In our experience, the entire process of interacting with various stakeholders, particularly the legal team, can be very time consuming. Therefore, we incorporate adequate time in our grant applications and our personal/study team timelines. Furthermore, we include adequate funding for stakeholder-related resources in our grant applications, which is helpful when our research team needs to pursue data-sharing partnerships with alternative stakeholders to achieve our research aims. Presenting creative solutions to problems and leveraging CBPR principles have facilitated introductions to alternative partners in some cases (Figure 1). For example, in a recent four-year research project, we experienced significant delays in sharing data with a stakeholder because of its legal and regulatory processes that lasted over 18 months. During this process, however, we established strong ties with our institutional HIPAA compliance program such that we are a resource for other investigators in sharing similar data and in establishing procedures not previously available for our own more expedited data access in the future.

Conclusions and Next Steps

Leveraging non-traditional biomedical data and non-biomedical data, along with EHR and claims data, for a holistic picture is essential to population health research [6]. Data sharing is a powerful tool in this research endeavor, but significant barriers hinder data-sharing partnerships [1]. By aspiring toward CBPR principles of engaging, developing, and maintaining partnerships [13], we have overcome barriers to data sharing and have achieved success with various data-sharing partnerships. In this paper, we shared a solutions-based process model to encourage and guide others, whether or not in academia, to engage in data-sharing partnerships.

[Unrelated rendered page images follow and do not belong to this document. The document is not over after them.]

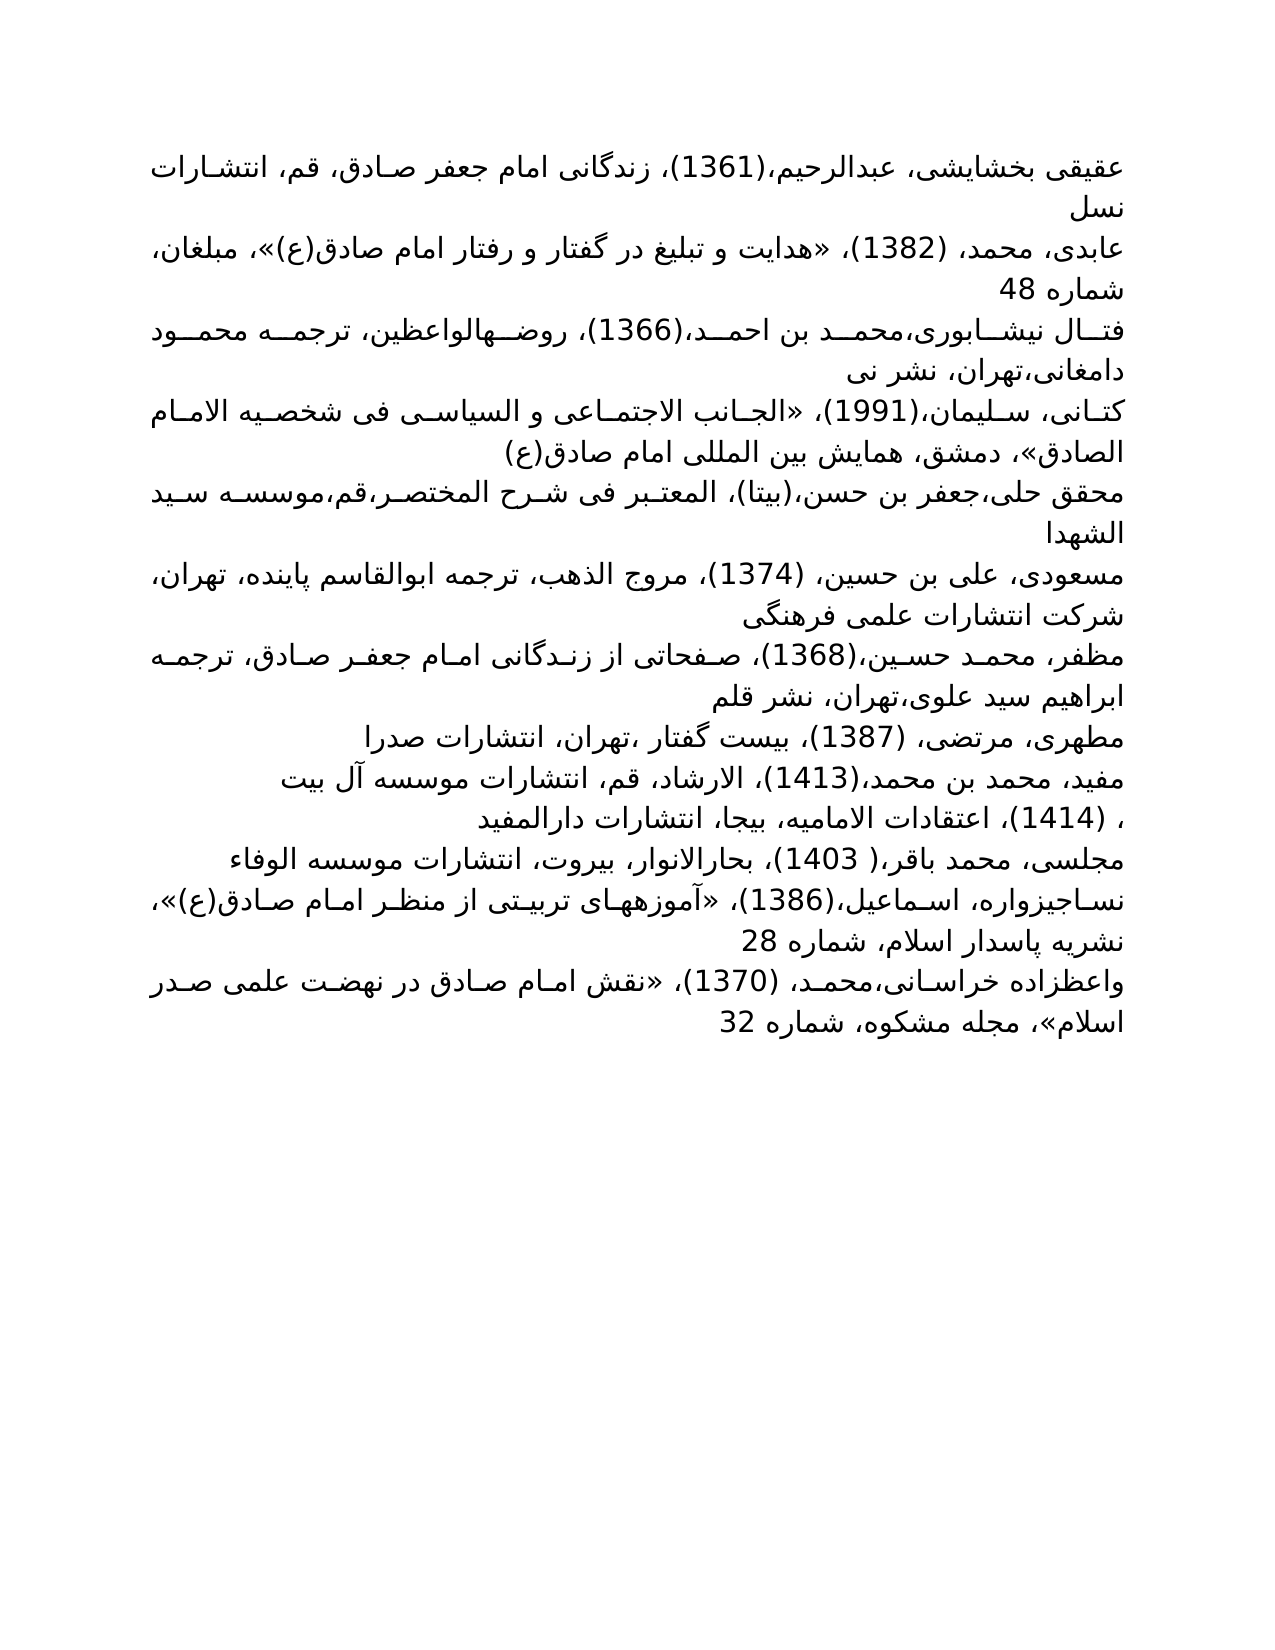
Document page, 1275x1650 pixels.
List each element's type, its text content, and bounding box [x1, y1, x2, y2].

text ، (1414)، اعتقادات الامامیه، بیجا، انتشارات دارالمفید [150, 802, 1125, 836]
text نساجیزواره، اسماعیل،(1386)، «آموزههای تربیتی از منظر امام صادق(ع)»، نشریه پاسدار اسلام، شماره 28 [150, 883, 1125, 958]
text کتانی، سلیمان،(1991)، «الجانب الاجتماعی و السیاسی فی شخصیه الامام الصادق»، دمشق، همایش بین المللی امام صادق(ع) [150, 394, 1125, 469]
text مجلسی، محمد باقر،( 1403)، بحارالانوار، بیروت، انتشارات موسسه الوفاء [150, 842, 1125, 876]
text مطهری، مرتضی، (1387)، بیست گفتار ،تهران، انتشارات صدرا [150, 720, 1125, 754]
text عقیقی بخشایشى، عبدالرحیم،(1361)، زندگانى امام جعفر صادق، قم، انتشارات نسل [150, 150, 1125, 225]
text مفید، محمد بن محمد،(1413)، الارشاد، قم، انتشارات موسسه آل بیت [150, 761, 1125, 795]
text مظفر، محمد حسین،(1368)، صفحاتى از زندگانى امام جعفر صادق، ترجمه ابراهیم سید علوی،تهران، نشر قلم [150, 639, 1125, 713]
text واعظزاده خراسانی،محمد، (1370)، «نقش امام صادق در نهضت علمی صدر اسلام»، مجله مشکوه، شماره 32 [150, 964, 1125, 1039]
text مسعودى، على بن حسین، (1374)، مروج الذهب، ترجمه ابوالقاسم پاینده، تهران، شرکت انتشارات علمی فرهنگی [150, 557, 1125, 632]
text عابدی، محمد، (1382)، «هدایت و تبلیغ در گفتار و رفتار امام صادق(ع)»، مبلغان، شماره 48 [150, 231, 1125, 306]
text فتال نیشابورى،محمد بن احمد،(1366)، روضه‏الواعظین، ترجمه محمود دامغانی،تهران، نشر نی [150, 313, 1125, 388]
text محقق حلی،جعفر بن حسن،(بیتا)، المعتبر فی شرح المختصر،قم،موسسه سید الشهدا [150, 476, 1125, 551]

Because a number of barriers may arise, data-sharing projects are rarely linear. Even when a research team implements each of the solutions (clear communication, preparation, funding/support, non-monetary benefits and regulatory assurances), some data-sharing projects may not come to fruition. Although disappointing, team members should not lose hope. By continuing to aspire toward CBPR principles like interacting in a respectful manner with the leadership and others in the organization, viable partnerships may emerge.

As a next step, it would be helpful to systematically study data-sharing projects to clarify which elements of a solutions-based approach are particularly important for successful partnerships. Moreover, the organizational climate is a factor worth studying because it relates both to barriers and to the viability of solutions.

In sum, a CBPR framework can be helpful in understanding how best to partner with agencies for data-sharing purposes [14]. A core feature of a CBPR framework is building collaborative partnerships in all research phases. Our team has found that long-term and sustainable partnerships are what yield the most rewarding and impactful data-sharing research.